Although only one example is put forward here, several counties across Europe have chosen to introduce soft competences, as a part of the judicial selection procedure. It is clear that the assessment of such competences, together with an aim to have a judiciary that mirrors a composition of the society is a very important step that allows to bring closer the youth and other groups of the society as well.
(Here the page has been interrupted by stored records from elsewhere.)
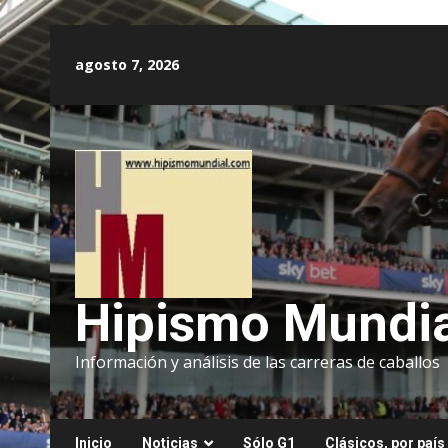
Saltar
al
agosto 7, 2026
contenido
Hipismo Mundia
Información y análisis de las carreras de caballos
Inicio
Noticias
Sólo G1
Clásicos, por país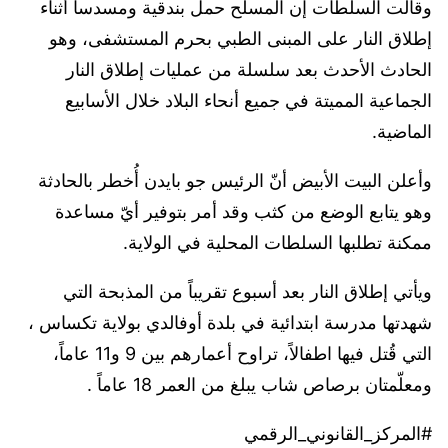
وقالت السلطات إن المسلح حمل بندقية ومسدسا أثناء
إطلاق النار على المبنى الطبي بحرم المستشفى، وهو
الحادث الأحدث بعد سلسلة من عمليات إطلاق النار
الجماعية المميتة في جميع أنحاء البلاد خلال الأسابيع
الماضية.
وأعلن البيت الأبيض أنّ الرئيس جو بايدن أُخطر بالحادثة
وهو يتابع الوضع من كثب وقد أمر بتوفير أيّ مساعدة
ممكنة تطلبها السلطات المحلية في الولاية.
ويأتي إطلاق النار بعد أسبوع تقريباً من المذبحة التي
شهدتها مدرسة ابتدائية في بلدة أوفالدي بولاية تكساس ،
التي قُتل فيها اطفالاً، تراوح أعمارهم بين 9 و11 عاماً،
ومعلّمتان برصاص شاب يبلغ من العمر 18 عاماً .
#المركز_القانوني_الرقمي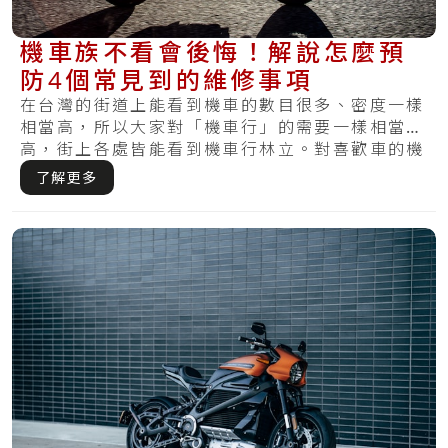
機車族不看會後悔！解說怎麼預
防4個常見到的維修事項
在台灣的街道上能看到機車的數目很多、密度一樣
相當高，所以大家對「機車行」的需要一樣相當
高，街上各處皆能看到機車行林立。對喜歡車的機
車族來.....
了解更多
Another change that is also ongoing in a number of judiciaries and affects youth more than any other part of the society, was brought on by the technological progress and digitalization and further reinforced by the Covid-19 pandemics. While inconceivable of 15 years ago, an “electronic case” is paving its way even in the most tradition oriented European judiciaries. The extent to which it is implemented varies from country to country – while in certain countries one may only lodge a claim and other court documents online, in the others it goes as far as a possibility to attend online court hearings. This tool has been such a hot topic lately that even international organizations have adopted guidelines on videoconferencing in judicial proceedings. Needless to say this progress depends very much on the technological literacy of the population. Thus on the one hand is primarily used by the youth, on the other, it also turns court into something very accessible, somewhat like the rest of the services and therefore more appealing for the younger portion of the society.
It may be therefore be concluded that either consciously or spurred by an absolute necessity the judicial systems and judiciary are, in fact, bringing themselves closer to the society in general and youth in particular.
 The research by „The Portrait of a Judge“ team shows that soft competences are already measured in: Czech Republic, Estonia, Germany, Latvia, Lithuania, Slovak Republic, the Netherlands.